10 pillars of successful long-term athletic development

Lloyd et al. J Strength Cond Res. 2016

1.  Long-term athletic development pathways should accommodate for the highly individualised and non-linear nature of the growth and development of youth.

2.  Youth of all ages, abilities, and aspirations should engage in long-term athletic development programmes that promote both physical fitness and psychosocial wellbeing.

3.  All youth should be encouraged to enhance physical fitness from early childhood, with a primary focus on motor skill and muscular strength development.

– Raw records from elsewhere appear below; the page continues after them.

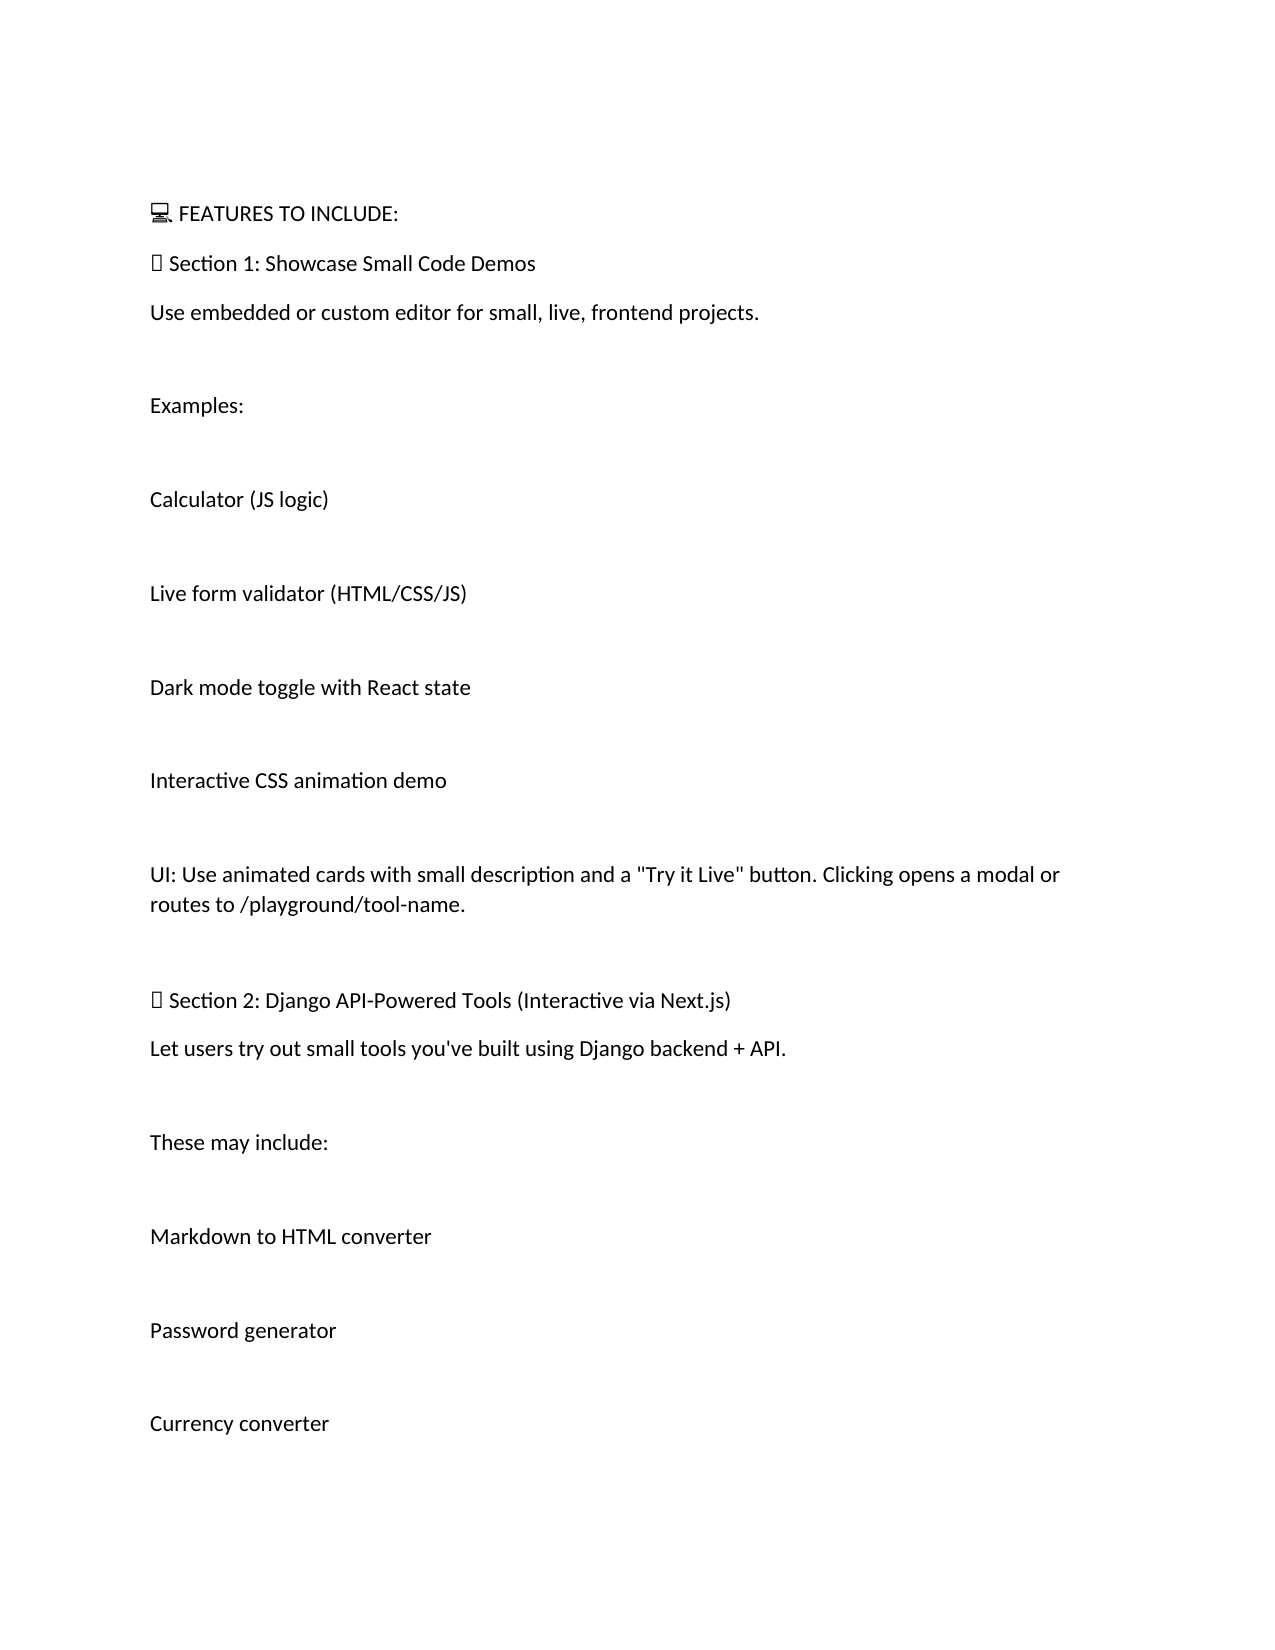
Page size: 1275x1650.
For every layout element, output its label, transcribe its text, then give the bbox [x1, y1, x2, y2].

text Markdown to HTML converter [150, 1222, 1125, 1250]
text These may include: [150, 1128, 1125, 1156]
text Live form validator (HTML/CSS/JS) [150, 579, 1125, 607]
text Dark mode toggle with React state [150, 673, 1125, 701]
text Calculator (JS logic) [150, 485, 1125, 513]
text Use embedded or custom editor for small, live, frontend projects. [150, 298, 1125, 326]
text Password generator [150, 1316, 1125, 1344]
text Interactive CSS animation demo [150, 766, 1125, 794]
text Currency converter [150, 1409, 1125, 1438]
text UI: Use animated cards with small description and a "Try it Live" button. Clicking opens a modal or routes to /playground/tool-name. [150, 860, 1125, 918]
text 📌 Section 2: Django API-Powered Tools (Interactive via Next.js) [150, 984, 1125, 1015]
text 📌 Section 1: Showcase Small Code Demos [150, 247, 1125, 278]
text Examples: [150, 391, 1125, 419]
text Let users try out small tools you've built using Django backend + API. [150, 1034, 1125, 1063]
text 💻 FEATURES TO INCLUDE: [150, 197, 1125, 228]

4.  Long-term athletic development pathways should encourage an early sampling approach for youth that promotes and enhances a broad range of motor skills.

5.  Health and wellbeing of the child should always be the central tenet of long-term athletic development programmes.

6.  Youth should participate in physical conditioning that helps reduce the risk of injury to ensure their ongoing participation in long-term athletic development programmes.

7.  Long-term athletic development programs should provide all youth with a range of training modes to enhance both health- and skill-related components of fitness.

8.  Practitioners should use relevant monitoring and assessment tools as part of a long-term physical development strategy.

9.  Practitioners working with youth should systematically progress and individualise training programs for successful long-term athletic development.

10.  Qualified professionals and sound pedagogical approaches are fundamental to the success of long-term athletic development programmes.